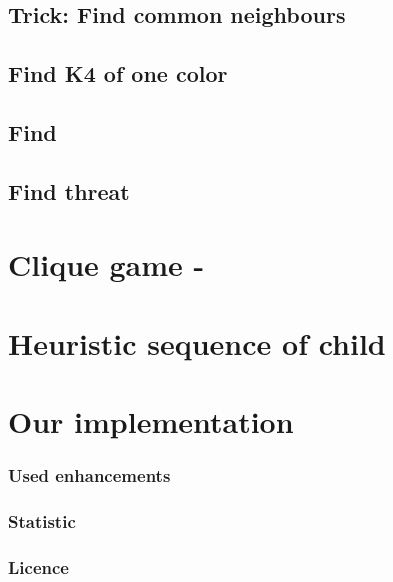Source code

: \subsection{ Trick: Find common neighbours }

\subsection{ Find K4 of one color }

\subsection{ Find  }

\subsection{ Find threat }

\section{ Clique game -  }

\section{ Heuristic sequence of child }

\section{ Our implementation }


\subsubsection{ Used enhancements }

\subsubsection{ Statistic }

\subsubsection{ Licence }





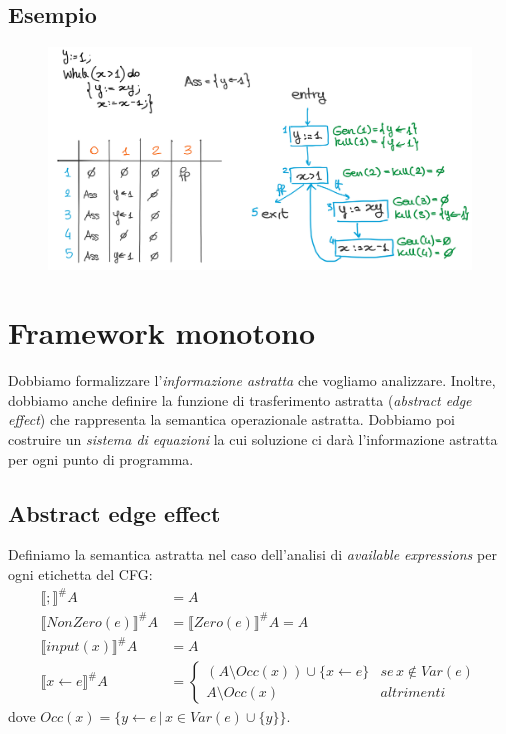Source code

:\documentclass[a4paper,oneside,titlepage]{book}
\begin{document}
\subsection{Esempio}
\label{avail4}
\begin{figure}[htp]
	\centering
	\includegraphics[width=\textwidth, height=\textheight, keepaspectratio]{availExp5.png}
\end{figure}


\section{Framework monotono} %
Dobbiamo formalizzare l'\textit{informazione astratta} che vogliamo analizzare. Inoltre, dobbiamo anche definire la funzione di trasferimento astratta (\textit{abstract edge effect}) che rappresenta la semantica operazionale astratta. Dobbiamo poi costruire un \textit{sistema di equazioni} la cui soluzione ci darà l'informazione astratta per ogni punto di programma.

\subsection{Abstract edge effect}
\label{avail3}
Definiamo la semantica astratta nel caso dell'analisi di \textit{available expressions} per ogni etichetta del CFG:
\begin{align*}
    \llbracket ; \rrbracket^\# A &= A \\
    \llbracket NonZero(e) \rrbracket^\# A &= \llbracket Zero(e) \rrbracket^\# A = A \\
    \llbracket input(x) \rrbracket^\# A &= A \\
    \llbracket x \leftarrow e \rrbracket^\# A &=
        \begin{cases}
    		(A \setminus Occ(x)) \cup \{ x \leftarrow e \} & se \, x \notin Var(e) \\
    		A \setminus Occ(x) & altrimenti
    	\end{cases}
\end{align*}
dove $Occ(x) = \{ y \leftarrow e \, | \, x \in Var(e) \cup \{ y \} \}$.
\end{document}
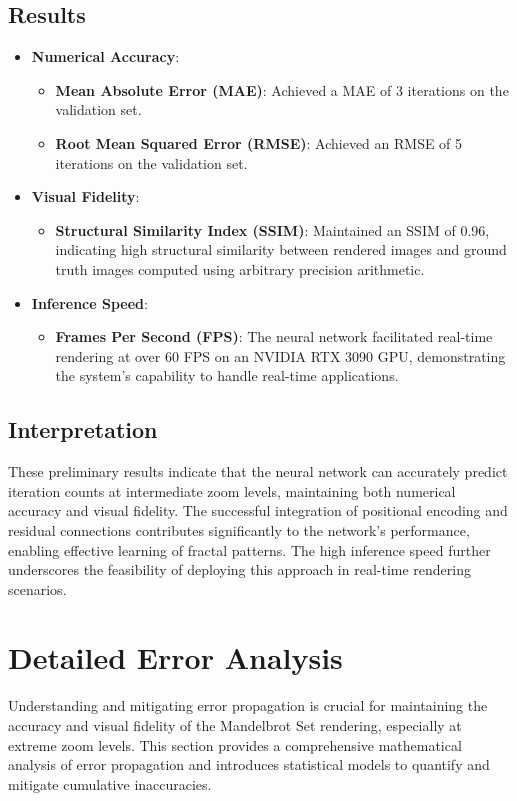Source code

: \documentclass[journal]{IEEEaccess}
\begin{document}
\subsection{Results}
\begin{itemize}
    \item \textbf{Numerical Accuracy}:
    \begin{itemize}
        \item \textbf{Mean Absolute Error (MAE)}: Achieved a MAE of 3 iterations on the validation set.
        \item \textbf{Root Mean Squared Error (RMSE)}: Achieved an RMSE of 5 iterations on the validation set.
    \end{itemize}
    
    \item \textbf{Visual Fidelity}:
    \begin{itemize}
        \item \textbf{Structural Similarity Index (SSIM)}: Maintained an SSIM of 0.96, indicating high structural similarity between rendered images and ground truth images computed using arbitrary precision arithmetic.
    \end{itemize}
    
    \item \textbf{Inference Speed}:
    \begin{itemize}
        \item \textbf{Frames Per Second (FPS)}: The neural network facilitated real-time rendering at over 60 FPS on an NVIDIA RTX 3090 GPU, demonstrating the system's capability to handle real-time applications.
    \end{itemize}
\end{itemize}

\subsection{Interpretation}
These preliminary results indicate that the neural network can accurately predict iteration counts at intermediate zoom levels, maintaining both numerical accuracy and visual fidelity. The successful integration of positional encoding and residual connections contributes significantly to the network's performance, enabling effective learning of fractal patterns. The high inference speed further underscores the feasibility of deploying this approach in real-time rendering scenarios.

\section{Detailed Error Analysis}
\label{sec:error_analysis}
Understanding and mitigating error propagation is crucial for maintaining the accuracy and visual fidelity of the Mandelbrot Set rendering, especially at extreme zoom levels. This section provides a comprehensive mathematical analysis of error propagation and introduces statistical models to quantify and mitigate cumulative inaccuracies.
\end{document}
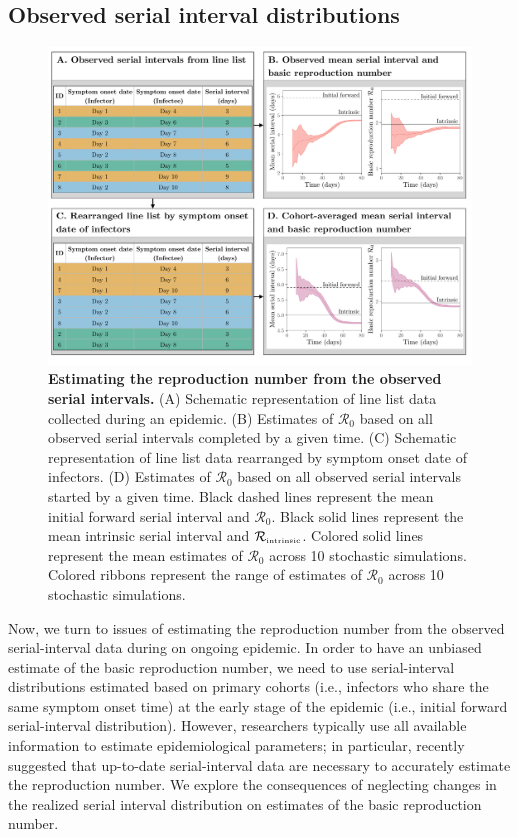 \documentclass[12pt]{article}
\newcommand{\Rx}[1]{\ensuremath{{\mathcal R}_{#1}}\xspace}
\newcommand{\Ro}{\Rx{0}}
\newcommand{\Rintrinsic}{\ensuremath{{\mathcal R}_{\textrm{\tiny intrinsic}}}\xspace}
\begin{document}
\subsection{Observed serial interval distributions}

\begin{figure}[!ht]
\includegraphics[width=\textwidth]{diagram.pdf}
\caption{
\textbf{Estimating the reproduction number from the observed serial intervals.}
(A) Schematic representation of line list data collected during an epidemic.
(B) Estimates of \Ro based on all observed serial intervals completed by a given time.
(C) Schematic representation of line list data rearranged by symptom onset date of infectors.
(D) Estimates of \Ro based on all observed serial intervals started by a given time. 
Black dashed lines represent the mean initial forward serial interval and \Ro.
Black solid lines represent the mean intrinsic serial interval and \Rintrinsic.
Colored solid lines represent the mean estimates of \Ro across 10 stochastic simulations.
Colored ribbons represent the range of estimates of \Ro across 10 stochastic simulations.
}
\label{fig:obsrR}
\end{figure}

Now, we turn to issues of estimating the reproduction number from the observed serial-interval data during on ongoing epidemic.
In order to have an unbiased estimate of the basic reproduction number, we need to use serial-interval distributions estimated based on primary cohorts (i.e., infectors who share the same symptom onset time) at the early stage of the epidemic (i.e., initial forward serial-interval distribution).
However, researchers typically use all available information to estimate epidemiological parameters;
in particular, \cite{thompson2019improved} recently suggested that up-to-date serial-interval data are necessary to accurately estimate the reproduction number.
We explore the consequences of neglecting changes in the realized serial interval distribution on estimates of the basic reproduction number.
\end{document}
========================================
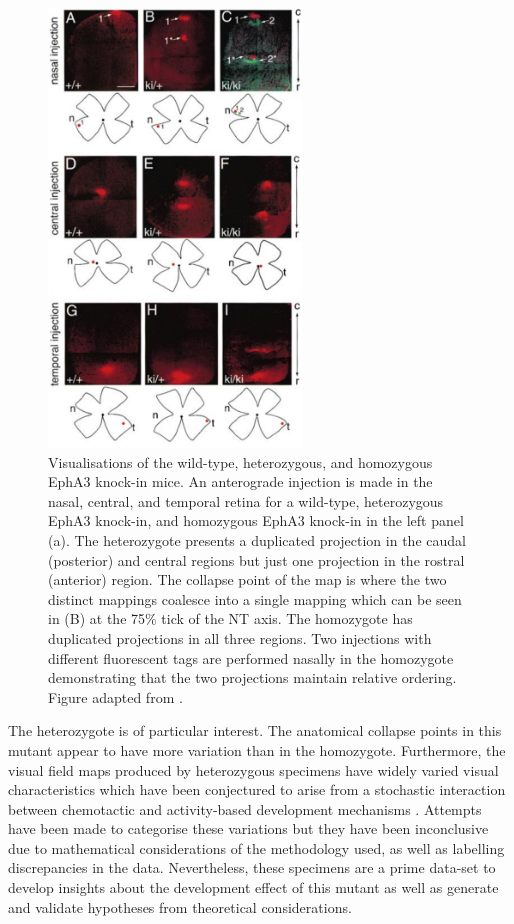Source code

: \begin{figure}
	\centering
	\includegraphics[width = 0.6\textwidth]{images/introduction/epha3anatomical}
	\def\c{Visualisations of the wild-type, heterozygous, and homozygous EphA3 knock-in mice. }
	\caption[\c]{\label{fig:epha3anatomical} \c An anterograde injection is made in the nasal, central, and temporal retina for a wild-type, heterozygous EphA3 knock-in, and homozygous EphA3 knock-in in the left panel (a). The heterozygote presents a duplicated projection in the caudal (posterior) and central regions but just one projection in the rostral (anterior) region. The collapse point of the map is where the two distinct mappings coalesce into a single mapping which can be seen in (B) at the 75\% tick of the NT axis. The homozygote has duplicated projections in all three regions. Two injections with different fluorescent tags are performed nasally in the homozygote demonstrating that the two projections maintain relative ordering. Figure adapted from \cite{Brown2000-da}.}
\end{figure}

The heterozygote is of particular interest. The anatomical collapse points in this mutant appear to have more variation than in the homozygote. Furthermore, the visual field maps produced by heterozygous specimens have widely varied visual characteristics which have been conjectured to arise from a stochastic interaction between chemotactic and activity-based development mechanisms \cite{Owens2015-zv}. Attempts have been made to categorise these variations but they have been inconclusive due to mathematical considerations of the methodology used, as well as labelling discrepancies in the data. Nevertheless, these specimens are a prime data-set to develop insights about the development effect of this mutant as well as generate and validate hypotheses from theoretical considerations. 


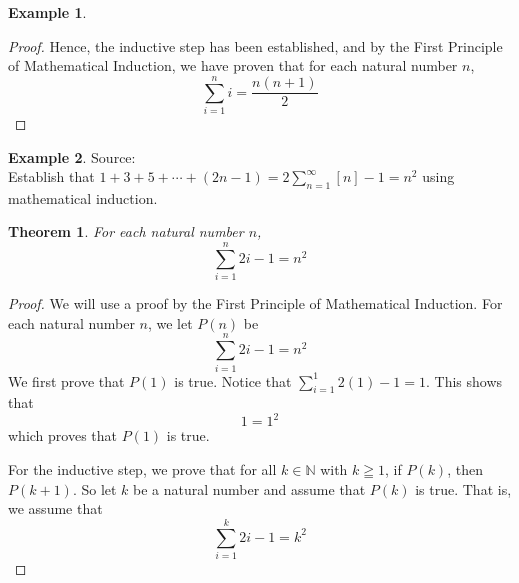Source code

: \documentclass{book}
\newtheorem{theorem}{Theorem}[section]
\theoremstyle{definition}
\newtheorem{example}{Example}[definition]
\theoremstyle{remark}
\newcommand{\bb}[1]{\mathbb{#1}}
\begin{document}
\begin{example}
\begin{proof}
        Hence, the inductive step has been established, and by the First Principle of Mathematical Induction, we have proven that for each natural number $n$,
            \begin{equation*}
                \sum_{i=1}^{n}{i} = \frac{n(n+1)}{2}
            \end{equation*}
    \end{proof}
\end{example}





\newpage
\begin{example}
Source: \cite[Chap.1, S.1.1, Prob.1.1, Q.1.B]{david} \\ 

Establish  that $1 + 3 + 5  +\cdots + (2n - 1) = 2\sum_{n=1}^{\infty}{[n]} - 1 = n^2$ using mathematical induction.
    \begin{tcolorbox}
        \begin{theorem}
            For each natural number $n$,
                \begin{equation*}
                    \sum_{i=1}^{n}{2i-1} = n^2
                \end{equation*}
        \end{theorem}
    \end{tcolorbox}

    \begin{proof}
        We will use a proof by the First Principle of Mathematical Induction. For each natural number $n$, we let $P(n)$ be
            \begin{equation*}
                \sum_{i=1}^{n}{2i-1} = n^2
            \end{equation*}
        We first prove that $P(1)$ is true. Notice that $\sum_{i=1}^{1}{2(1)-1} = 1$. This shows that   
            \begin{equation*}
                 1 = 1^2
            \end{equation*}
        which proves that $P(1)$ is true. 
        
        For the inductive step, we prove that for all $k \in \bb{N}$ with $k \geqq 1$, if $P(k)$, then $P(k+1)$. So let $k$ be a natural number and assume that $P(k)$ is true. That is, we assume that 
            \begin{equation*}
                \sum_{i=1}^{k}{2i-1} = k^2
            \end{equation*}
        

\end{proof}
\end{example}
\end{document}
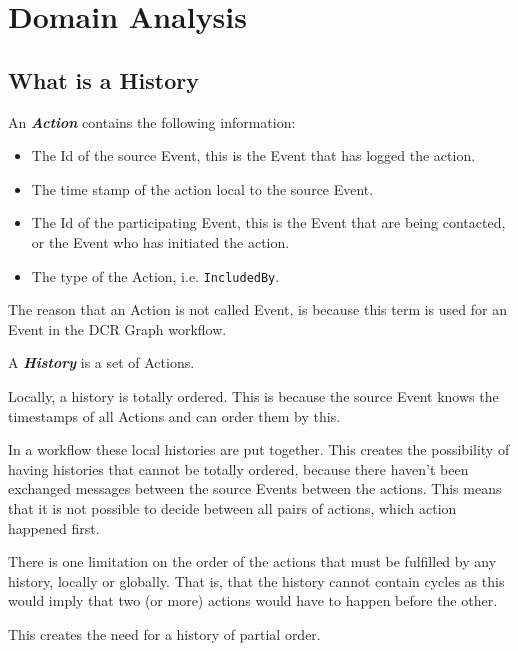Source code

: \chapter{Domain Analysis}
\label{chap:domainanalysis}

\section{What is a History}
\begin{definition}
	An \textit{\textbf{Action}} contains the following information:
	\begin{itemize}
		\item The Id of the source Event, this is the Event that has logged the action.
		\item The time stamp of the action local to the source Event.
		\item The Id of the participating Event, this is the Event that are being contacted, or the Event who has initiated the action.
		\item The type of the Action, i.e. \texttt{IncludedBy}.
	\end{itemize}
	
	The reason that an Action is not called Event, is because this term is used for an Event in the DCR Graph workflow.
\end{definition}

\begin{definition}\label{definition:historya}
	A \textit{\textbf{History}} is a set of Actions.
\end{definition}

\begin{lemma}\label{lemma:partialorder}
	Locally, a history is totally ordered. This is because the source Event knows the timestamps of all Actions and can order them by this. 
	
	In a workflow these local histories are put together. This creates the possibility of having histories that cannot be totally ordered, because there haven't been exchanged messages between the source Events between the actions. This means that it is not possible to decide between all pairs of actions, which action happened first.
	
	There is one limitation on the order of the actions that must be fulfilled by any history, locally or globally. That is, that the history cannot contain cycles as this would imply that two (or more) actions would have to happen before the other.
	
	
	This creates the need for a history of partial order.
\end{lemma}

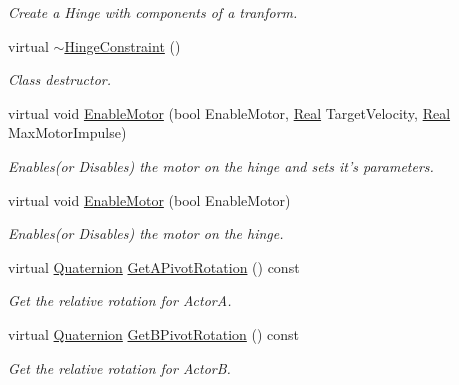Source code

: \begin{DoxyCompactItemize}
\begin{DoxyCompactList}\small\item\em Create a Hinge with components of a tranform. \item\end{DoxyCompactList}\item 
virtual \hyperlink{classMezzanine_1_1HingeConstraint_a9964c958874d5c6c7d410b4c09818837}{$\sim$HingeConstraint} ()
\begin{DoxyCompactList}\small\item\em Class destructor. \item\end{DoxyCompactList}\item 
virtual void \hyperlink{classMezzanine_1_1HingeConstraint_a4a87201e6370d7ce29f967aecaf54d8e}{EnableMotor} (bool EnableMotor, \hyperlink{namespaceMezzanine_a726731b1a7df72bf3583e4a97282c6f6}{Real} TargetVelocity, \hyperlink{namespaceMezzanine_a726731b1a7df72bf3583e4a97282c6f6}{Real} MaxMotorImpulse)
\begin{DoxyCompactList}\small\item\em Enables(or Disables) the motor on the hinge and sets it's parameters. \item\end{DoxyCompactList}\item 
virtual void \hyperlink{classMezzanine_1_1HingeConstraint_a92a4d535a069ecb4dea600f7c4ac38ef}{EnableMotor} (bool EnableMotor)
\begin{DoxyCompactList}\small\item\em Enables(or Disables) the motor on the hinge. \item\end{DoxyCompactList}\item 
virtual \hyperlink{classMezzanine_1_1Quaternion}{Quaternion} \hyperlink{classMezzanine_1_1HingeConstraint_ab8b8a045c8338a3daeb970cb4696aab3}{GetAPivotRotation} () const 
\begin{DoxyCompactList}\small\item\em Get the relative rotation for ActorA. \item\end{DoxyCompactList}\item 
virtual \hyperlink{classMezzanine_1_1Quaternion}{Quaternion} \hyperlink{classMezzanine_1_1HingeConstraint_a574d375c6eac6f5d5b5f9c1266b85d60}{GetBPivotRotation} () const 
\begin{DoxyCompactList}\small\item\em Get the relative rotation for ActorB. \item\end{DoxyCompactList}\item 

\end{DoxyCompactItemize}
========================================
Using the records above, copy every line that has the word "parameters" in it.

# Solution to the problem
However, researchers typically use all available information to estimate epidemiological parameters;
\begin{DoxyCompactList}\small\item\em Enables(or Disables) the motor on the hinge and sets it's parameters. \item\end{DoxyCompactList}\item 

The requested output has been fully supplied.